The company behind the iconic Vespa scooter is hoping that their new robot will do for pedestrians and workers what their two-wheeled vehicle did for postwar Italians who needed an easy way to navigate the country’s narrow streets.
Last night, in an exhibition space in Cambridge, Massachusetts, Piaggio Fast Forward, a startup under the larger Piaggio Group, demonstrated their prototype, named Gita, for the first time. Sporting two wheels that flank storage compartment capable of carrying 40 pounds, the two-and-a-half-foot tall roundish robot followed the company’s CEO Jeffrey Schnapp around the open space like a personal pack mule.
“We’re not getting rid of the human,” said Greg Lynn, the company’s chief creative officer. “We think robots should work with humans and augment them.”
The inspiration behind Gita, he and Schnapp said, is to enable people to do more in their daily lives. That could mean anything from helping delivery drivers carry more packages while away from their trucks to assisting EMTs by transporting medical supplies from the ambulance to a patient.
Over the next six months, the company will be working with larger businesses to explore how Gita might fit into various workplaces. Six months later, they hope to have a model ready for the general public at a price of a few thousand dollars. The current prototype felt like it weighed a little shy of 100 pounds, but engineers said they hope to get it down to a still-heavy-but-more-reasonable 66 pounds.
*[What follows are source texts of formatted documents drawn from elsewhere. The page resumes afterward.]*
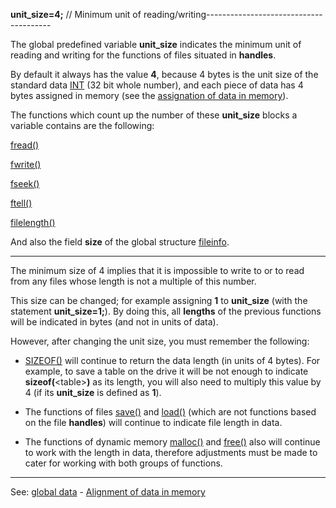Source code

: **unit_size=4;** // Minimum unit of reading/writing---------------------------------------


The global predefined variable **unit_size** indicates the minimum
unit of reading and writing for the functions of files situated in **handles**.

By default it always has the value **4**, because 4 bytes is the unit size 
of the standard data [INT](data_of_type_int.md) (32 bit whole number), and each piece of  data 
has 4 bytes assigned in memory (see the [assignation of data in memory](adjustment_of_data_in_memory.md)).

The functions which count up the number of these **unit_size** blocks a variable contains 
are the following:

  [fread()](fread().md)

  [fwrite()](fwrite().md)

  [fseek()](fseek().md)

  [ftell()](ftell().md)

  [filelength()](filelength().md)


And also the field **size** of the global structure [fileinfo](global_struct_fileinfo.md).

---------------------------------------


The minimum size of 4 implies that it is impossible to write to or to read from any files
whose length is not a multiple of this number.

This size can be changed; for example assigning **1** to **unit_size** (with the
statement **unit_size=1;**). By doing this, all **lengths** of the
previous functions will be indicated in bytes (and not in units of data).

However, after changing the unit size, you must remember the following:

- [SIZEOF()](sizeof().md) will continue to return the data length (in units of 4 bytes).
For example, to save a table on the drive it will be not enough to indicate **sizeof(**&lt;table&gt;**)**
as its length, you will also need to multiply this value by 4 (if its **unit_size** is 
defined  as **1**).

- The functions of files [save()](save().md) and [load()](load().md) (which are not functions
based on the file **handles**) will continue to indicate file length in data.

- The functions of dynamic memory [malloc()](malloc().md) and [free()](free().md) also
will continue to work with the length in data, therefore adjustments must be made 
to cater for working with both groups of functions.

---------------------------------------
See: [global data](predefined_global_data.md) - [Alignment of data in memory](adjustment_of_data_in_memory.md)

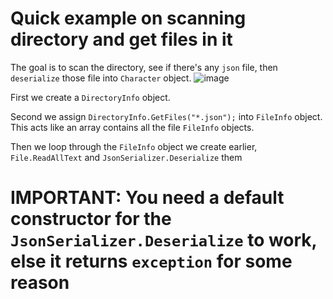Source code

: # Quick example on scanning directory and get files in it

The goal is to scan the directory, see if there's any `json` file, then `deserialize` those file into `Character` object.
![image](https://github.com/user-attachments/assets/e38042b5-e114-400b-aecc-3ecc94ab9488)

First we create a `DirectoryInfo` object.

Second we assign `DirectoryInfo.GetFiles("*.json");` into `FileInfo` object. This acts like an array contains all the file `FileInfo` objects.

Then we loop through the `FileInfo` object we create earlier, `File.ReadAllText` and `JsonSerializer.Deserialize` them

# IMPORTANT: You need a default constructor for the `JsonSerializer.Deserialize` to work, else it returns `exception` for some reason
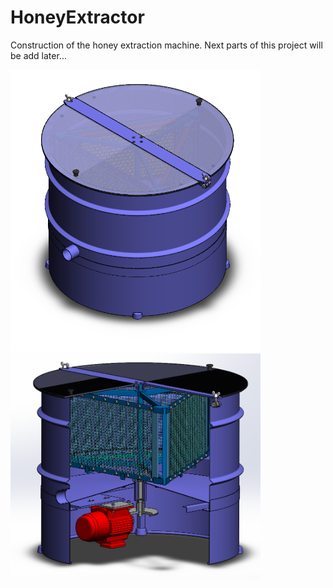 # HoneyExtractor
Construction of the honey extraction machine. Next parts of this project will be add later...
<p float="left">
  <img src="/HoneyExtractor_1.PNG" width="400" />
  <img src="/HoneyExtractor_2.PNG" width="400" /> 
</p>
The robot looks like a swollen Segway without the handlebars, a comparison that’s even more apt when you see it rove about balanced only on its two wheels. Like Segway, Piaggio Fast Forward also emphasized how this could change mobility in big cities.
For now, Gita relies on a human operator wearing a special belt full of electronics and transmitters to know where to go. Gita itself is studded with cameras and ultrasonic sensors—likely more than will be necessary in the final version, an engineer admitted—to help the robot see the world around it. Eventually, those sensors will help enable full autonomy—picture a fleet of them roving around warehouses in a convoy mode or delivering packages in crowded cities—but currently they help the device to detect obstacles like people and furniture. Maps of the places Gitas visit will be uploaded to the cloud, they said, where other Gitas can access them.
The company also debuted an add-on called Kilo, a sort of wheeled travois that would allow the robots to haul up to 200 pounds.
While the robot can’t climb stairs, Schnapp said it is capable of navigating buildings and spaces that are compliant with the Americans with Disabilities Act. The Gita prototype’s speed is limited to 11 mph, but Schnapp said their goal is to hit 22 mph, which would allow the robot to follow people walking, running, or cycling. At a pedestrian’s pace, the prototype can last for eight hours on a charge, they said.
Schnapp, Lynn, and their team have a busy 12 months ahead of the. But if they deliver, their little bot could find a home in a number of industries and, depending on the price, actual homes.